Single by Chris Lane

from the album Laps Around the Sun
- Released: October 8, 2018
- Genre: Country
- Length: 3:27
- Label: Big Loud
- Songwriters: Ashley Gorley; Michael Hardy; Hunter Phelps; Jameson Rodgers;
- Producer: Joey Moi

Chris Lane singles chronology
| "Take Back Home Girl" (2017) | "I Don't Know About You" (2018) | "Big, Big Plans" (2019) |

= I Don't Know About You =

"I Don't Know About You" is a song recorded by American country music singer Chris Lane. It was released in 2018 as the second single from his second major-label album Laps Around the Sun.

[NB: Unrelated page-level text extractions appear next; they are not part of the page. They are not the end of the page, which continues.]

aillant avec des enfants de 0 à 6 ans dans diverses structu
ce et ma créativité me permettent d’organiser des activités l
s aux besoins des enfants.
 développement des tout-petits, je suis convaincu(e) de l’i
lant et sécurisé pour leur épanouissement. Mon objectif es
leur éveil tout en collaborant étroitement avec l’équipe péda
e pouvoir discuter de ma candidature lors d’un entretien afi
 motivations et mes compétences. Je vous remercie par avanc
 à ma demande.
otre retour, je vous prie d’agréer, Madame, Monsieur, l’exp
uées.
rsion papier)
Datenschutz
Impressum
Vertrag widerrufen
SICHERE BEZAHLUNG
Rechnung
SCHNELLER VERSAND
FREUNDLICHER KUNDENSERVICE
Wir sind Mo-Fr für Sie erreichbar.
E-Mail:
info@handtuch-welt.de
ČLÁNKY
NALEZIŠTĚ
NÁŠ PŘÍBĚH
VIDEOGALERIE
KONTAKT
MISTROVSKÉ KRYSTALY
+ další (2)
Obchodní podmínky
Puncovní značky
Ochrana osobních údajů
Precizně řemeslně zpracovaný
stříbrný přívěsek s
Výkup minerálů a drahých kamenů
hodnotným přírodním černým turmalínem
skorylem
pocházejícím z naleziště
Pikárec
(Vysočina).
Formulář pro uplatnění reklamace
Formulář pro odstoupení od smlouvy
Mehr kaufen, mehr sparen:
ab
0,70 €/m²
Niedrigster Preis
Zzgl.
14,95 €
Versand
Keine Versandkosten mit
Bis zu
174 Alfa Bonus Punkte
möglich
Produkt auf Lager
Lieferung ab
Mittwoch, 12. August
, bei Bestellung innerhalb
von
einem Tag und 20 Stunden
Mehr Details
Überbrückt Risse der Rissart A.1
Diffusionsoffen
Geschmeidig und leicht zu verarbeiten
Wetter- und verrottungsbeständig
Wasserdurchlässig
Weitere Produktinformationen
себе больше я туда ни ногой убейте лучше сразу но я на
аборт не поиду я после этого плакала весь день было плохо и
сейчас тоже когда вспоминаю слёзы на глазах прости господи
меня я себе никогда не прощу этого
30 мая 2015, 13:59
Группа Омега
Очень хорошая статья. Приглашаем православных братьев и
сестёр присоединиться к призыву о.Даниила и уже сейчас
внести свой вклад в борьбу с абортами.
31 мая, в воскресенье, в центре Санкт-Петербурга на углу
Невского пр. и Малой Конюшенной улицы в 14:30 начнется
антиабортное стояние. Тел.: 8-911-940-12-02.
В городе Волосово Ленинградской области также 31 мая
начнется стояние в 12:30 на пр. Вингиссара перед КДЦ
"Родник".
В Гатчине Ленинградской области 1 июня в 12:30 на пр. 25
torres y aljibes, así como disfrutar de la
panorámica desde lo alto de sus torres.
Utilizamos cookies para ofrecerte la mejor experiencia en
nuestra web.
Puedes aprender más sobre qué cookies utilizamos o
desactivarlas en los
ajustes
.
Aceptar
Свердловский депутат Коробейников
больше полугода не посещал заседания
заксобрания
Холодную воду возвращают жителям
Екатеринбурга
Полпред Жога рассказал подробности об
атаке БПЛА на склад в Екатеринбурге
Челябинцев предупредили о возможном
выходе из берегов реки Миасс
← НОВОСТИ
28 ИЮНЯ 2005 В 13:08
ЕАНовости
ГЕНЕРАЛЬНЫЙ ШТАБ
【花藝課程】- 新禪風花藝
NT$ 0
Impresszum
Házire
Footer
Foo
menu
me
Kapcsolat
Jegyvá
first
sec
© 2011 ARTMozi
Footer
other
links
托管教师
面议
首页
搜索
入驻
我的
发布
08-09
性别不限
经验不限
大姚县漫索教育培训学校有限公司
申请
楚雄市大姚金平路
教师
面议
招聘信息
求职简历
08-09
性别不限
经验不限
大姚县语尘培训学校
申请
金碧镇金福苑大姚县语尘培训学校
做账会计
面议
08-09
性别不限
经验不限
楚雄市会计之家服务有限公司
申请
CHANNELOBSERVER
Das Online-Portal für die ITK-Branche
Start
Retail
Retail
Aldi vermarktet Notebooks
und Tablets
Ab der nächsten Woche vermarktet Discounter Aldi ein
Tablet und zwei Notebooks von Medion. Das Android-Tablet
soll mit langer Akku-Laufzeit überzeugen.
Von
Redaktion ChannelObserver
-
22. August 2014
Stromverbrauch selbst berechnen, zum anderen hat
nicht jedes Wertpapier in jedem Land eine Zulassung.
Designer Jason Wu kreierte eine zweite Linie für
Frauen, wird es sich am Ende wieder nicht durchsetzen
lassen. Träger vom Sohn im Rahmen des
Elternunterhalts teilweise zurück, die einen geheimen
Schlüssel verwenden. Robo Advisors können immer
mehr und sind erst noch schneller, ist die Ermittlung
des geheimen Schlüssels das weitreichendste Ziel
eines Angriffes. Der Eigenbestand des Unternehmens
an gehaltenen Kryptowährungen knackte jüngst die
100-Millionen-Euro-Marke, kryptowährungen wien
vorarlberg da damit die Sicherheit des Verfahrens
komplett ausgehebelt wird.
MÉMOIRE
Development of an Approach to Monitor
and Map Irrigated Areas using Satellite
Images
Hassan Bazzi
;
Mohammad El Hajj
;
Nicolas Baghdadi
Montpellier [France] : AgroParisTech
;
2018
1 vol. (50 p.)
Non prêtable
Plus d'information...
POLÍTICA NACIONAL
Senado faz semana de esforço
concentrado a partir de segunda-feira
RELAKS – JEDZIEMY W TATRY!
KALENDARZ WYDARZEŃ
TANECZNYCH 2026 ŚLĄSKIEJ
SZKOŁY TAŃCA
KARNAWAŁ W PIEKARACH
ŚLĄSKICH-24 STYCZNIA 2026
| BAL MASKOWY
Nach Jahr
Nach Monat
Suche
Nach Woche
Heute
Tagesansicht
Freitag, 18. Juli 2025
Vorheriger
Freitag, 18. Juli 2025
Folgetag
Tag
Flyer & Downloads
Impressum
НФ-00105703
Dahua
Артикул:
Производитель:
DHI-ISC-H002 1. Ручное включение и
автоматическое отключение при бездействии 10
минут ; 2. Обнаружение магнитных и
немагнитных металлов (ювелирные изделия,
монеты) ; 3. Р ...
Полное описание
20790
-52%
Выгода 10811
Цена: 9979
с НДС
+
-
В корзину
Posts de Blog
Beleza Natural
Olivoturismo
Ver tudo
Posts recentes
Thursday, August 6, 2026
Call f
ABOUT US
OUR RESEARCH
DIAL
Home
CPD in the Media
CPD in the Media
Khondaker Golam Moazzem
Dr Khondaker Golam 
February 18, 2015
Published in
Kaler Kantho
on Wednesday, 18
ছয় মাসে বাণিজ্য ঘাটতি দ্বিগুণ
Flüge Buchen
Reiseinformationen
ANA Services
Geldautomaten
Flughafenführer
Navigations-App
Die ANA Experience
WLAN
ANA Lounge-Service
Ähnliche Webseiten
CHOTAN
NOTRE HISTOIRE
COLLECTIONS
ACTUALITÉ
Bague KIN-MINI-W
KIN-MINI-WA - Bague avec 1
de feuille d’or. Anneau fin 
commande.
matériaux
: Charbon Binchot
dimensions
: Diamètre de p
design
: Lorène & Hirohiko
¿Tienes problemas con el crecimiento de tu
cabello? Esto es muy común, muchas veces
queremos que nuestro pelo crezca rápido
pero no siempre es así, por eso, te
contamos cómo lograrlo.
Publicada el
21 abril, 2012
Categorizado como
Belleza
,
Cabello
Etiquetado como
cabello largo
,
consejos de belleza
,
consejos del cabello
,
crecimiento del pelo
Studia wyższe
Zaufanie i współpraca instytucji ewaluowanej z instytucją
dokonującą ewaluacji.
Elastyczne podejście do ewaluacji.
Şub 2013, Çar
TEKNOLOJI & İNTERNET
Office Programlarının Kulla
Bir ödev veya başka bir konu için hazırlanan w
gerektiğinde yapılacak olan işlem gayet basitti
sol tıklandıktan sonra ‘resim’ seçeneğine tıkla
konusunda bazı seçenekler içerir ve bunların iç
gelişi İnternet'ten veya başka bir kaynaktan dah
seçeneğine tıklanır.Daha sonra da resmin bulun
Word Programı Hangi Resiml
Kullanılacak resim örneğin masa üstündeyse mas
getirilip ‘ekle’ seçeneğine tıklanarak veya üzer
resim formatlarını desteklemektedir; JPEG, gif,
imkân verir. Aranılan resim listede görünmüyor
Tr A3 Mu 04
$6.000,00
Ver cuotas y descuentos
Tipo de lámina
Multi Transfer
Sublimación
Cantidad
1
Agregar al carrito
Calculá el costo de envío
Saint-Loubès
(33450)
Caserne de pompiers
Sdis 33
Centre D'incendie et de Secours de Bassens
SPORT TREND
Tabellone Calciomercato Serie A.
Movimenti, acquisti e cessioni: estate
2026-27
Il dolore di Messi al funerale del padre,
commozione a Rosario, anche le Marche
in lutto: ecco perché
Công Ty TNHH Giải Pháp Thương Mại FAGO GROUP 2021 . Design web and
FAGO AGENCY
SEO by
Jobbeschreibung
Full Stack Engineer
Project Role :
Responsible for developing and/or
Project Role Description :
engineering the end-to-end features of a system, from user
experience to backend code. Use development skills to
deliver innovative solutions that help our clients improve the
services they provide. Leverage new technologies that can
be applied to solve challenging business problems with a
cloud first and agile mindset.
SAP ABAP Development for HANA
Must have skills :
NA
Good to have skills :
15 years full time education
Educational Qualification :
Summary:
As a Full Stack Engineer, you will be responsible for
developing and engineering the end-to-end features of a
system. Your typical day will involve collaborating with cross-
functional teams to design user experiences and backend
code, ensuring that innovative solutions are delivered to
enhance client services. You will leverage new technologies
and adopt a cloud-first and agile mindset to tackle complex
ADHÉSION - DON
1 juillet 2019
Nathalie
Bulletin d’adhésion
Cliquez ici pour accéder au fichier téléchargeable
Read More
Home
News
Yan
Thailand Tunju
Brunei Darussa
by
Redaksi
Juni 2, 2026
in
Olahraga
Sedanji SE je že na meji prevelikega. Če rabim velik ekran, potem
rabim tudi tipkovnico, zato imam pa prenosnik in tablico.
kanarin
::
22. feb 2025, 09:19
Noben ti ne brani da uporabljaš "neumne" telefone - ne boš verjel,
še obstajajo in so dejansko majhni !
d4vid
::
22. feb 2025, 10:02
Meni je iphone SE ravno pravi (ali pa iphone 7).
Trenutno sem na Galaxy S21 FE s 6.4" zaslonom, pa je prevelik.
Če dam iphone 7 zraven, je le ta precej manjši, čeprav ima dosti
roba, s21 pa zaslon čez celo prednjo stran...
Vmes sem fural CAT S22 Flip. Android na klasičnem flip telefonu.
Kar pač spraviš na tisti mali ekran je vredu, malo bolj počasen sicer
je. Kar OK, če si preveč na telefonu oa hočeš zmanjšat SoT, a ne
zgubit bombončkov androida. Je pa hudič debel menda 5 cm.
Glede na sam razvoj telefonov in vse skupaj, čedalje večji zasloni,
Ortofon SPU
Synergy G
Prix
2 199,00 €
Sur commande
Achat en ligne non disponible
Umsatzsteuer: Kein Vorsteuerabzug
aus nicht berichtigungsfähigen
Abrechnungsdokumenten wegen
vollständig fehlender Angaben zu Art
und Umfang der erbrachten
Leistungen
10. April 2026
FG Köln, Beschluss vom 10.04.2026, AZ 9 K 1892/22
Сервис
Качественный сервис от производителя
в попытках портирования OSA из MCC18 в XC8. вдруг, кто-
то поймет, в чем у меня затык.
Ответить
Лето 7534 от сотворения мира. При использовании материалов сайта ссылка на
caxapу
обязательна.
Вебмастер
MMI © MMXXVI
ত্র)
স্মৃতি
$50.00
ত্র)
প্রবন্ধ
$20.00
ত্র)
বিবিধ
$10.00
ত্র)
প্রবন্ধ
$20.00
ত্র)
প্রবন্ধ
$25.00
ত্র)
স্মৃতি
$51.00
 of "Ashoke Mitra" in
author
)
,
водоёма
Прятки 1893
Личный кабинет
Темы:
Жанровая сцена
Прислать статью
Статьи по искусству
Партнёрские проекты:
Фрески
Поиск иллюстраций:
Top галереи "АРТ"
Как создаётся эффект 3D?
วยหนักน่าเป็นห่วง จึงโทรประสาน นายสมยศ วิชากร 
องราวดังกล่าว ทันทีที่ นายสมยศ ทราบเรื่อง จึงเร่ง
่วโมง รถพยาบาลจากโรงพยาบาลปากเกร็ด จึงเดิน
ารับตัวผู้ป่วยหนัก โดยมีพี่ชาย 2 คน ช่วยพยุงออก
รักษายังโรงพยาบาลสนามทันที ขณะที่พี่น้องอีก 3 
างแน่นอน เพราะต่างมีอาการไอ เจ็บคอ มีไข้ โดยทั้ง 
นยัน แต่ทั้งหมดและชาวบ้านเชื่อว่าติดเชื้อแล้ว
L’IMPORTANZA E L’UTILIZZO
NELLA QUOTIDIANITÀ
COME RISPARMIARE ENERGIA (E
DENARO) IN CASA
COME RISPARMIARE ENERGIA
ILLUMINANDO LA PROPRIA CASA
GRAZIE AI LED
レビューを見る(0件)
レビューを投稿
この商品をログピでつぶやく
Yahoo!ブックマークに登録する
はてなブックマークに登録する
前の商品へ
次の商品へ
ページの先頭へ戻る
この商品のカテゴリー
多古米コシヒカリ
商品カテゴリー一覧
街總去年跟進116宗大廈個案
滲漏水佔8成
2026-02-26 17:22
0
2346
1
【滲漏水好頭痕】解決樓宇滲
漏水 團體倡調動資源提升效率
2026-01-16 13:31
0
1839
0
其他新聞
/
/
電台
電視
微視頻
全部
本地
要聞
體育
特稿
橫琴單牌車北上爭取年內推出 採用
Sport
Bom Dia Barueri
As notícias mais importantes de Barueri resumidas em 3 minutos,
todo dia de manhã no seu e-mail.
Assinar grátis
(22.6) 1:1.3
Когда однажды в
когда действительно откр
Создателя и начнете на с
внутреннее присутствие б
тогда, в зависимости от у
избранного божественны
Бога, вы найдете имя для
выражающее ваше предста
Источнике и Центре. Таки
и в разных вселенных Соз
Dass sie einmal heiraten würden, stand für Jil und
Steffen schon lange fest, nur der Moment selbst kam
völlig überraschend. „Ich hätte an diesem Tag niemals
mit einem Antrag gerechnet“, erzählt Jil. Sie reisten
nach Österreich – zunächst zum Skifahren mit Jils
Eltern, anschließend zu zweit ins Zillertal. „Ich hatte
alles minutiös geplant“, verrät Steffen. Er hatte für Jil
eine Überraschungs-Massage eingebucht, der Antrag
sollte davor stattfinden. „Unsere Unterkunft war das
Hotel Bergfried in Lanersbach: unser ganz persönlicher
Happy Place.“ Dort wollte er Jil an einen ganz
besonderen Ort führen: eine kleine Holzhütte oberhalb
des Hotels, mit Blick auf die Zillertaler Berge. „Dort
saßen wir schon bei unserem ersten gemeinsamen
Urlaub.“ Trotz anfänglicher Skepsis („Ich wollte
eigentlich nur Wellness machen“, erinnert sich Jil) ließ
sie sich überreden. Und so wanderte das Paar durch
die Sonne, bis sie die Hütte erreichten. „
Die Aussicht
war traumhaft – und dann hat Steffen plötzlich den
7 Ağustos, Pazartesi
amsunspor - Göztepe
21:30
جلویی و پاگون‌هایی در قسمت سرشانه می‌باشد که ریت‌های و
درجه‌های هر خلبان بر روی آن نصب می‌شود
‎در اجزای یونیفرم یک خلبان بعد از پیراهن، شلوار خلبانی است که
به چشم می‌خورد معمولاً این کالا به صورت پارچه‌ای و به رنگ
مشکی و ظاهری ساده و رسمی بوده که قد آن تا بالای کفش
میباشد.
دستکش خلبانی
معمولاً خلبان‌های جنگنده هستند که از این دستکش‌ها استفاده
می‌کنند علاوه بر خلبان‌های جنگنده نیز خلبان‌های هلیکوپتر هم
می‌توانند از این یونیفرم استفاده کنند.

Ashley Gorley, Michael Hardy, Hunter Phelps, and Jameson Rodgers are the song's writers.

==Content and history==
Taste of Country describes the song as a "slow jam" which "finds the singer walking into a bar to find a girl he's determined to get to know." It features a "rhythmic singing style" in which the song's narrator wants to get to know a woman more closely after encountering her in a bar.

==Commercial performance==
The song was certified Gold by the RIAA on June 20, 2019, for half a million units in sales and streams. It has sold 175,000 copies in the United States as of January 2020. In 2022, it was certified triple platinum for 3,000,000 equivalent units.

==Charts==

===Weekly charts===

| Chart (2018–2019) | Peak position |
|---|---|
| Canada Hot 100 (Billboard) | 85 |
| Canada Country (Billboard) | 1 |
| US Billboard Hot 100 | 39 |
| US Country Airplay (Billboard) | 1 |
| US Hot Country Songs (Billboard) | 2 |
| US Rolling Stone Top 100 | 66 |

===Year-end charts===

| Chart (2019) | Position |
|---|---|
| US Country Airplay (Billboard) | 14 |
| US Hot Country Songs (Billboard) | 14 |

==Certifications==

| Region | Certification | Certified units/sales |
| Canada (Music Canada) | 2× Platinum | 160,000^{‡} |
| United States (RIAA) | 3× Platinum | 3,000,000^{‡} |
^{‡} Sales+streaming figures based on certification alone.